Extract to read:
══════
I have a list of strings that I want to filter:
A = ['enc_1', 'enc_2', 'enc_lag', 'lag_1', 'lag_2', 'price', 'price_std']
If I need strings that contain EITHER ‘enc’ OR ‘lag’, I can do the following:
[_ for _ in A if ('enc' in _) or ('lag' in _)]
Output: ['enc_1', 'enc_2', 'enc_lag', 'lag_1', 'lag_2']
Everything is fine. However, if I need strings that contain NEITHER ‘enc’ NOR ‘lag’, a seemingly obvious solution doesn’t work:
[_ for _ in A if ('enc' not in _) or ('lag' not in _)]
Output: ['enc_1', 'enc_2', 'lag_1', 'lag_2', 'price', 'price_std']
Judging by the result, I would expect an expression with AND to produce such an output (‘enc_lag’ would be removed), but for whatever reason OR does it instead. I am starting deeply questioning my understanding of OR and AND operators… Any help is appreciated!
>Solution :
What you actually want is and here. If the element must contain neither 'enc' nor 'lag', then it must not contain 'enc' AND must not contain 'lag'.
[_ for _ in A if ('enc' not in _) and ('lag' not in _)]
Alternatively, by applying De Morgan’s law, we have:
[_ for _ in A if not (('enc' in _) or ('lag' in _))]
══════
Entries shown:
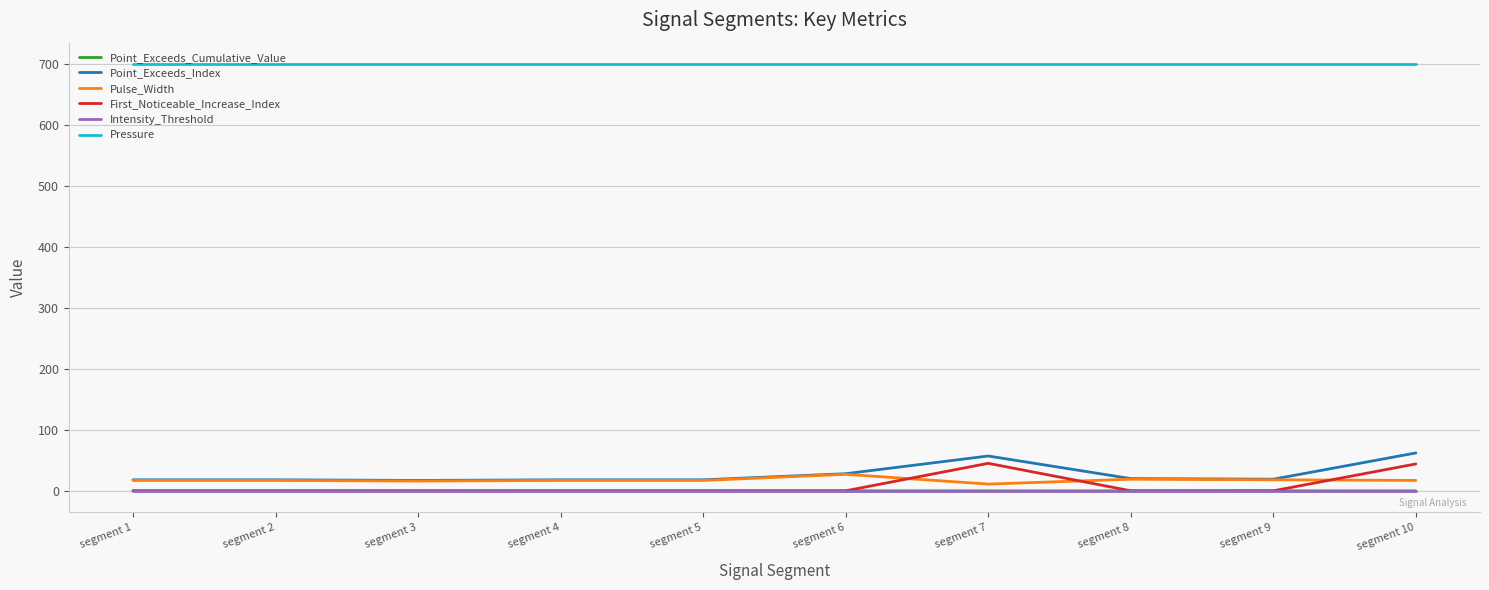

The value of First_Noticeable_Increase_Index at segment 7 is 74.4. True or false?

False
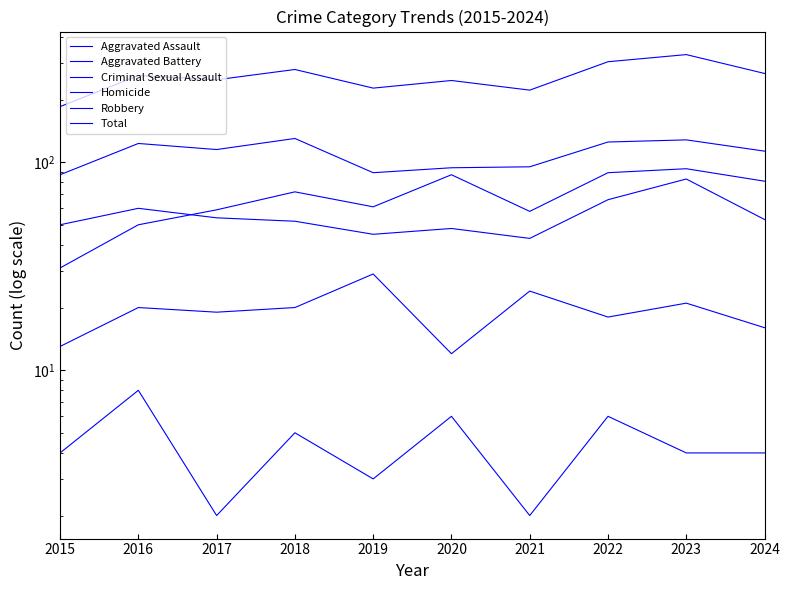

How many lines are shown in the chart?

6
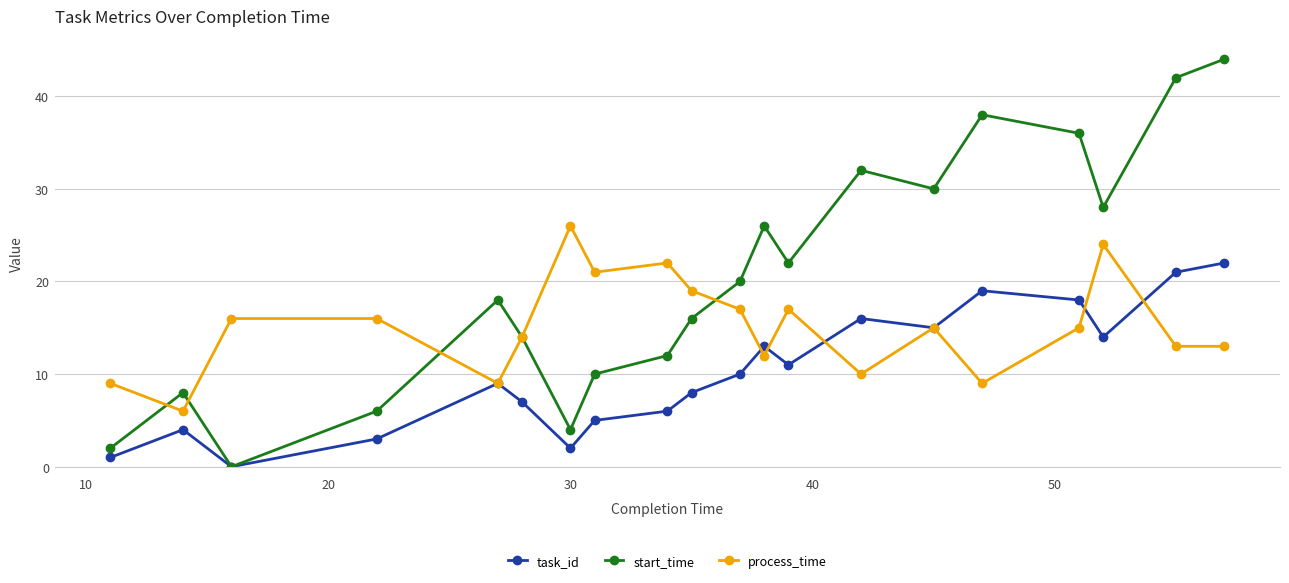

Rank the series by their average value, from lowest to highest.

task_id, process_time, start_time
══════
What is required: Reproduce the list-filtering thread from "I have a list" to "help is appreciated!", replacing "strings" with "entries".

Problem solution:
I have a list of entries that I want to filter:
A = ['enc_1', 'enc_2', 'enc_lag', 'lag_1', 'lag_2', 'price', 'price_std']
If I need entries that contain EITHER ‘enc’ OR ‘lag’, I can do the following:
[_ for _ in A if ('enc' in _) or ('lag' in _)]
Output: ['enc_1', 'enc_2', 'enc_lag', 'lag_1', 'lag_2']
Everything is fine. However, if I need entries that contain NEITHER ‘enc’ NOR ‘lag’, a seemingly obvious solution doesn’t work:
[_ for _ in A if ('enc' not in _) or ('lag' not in _)]
Output: ['enc_1', 'enc_2', 'lag_1', 'lag_2', 'price', 'price_std']
Judging by the result, I would expect an expression with AND to produce such an output (‘enc_lag’ would be removed), but for whatever reason OR does it instead. I am starting deeply questioning my understanding of OR and AND operators… Any help is appreciated!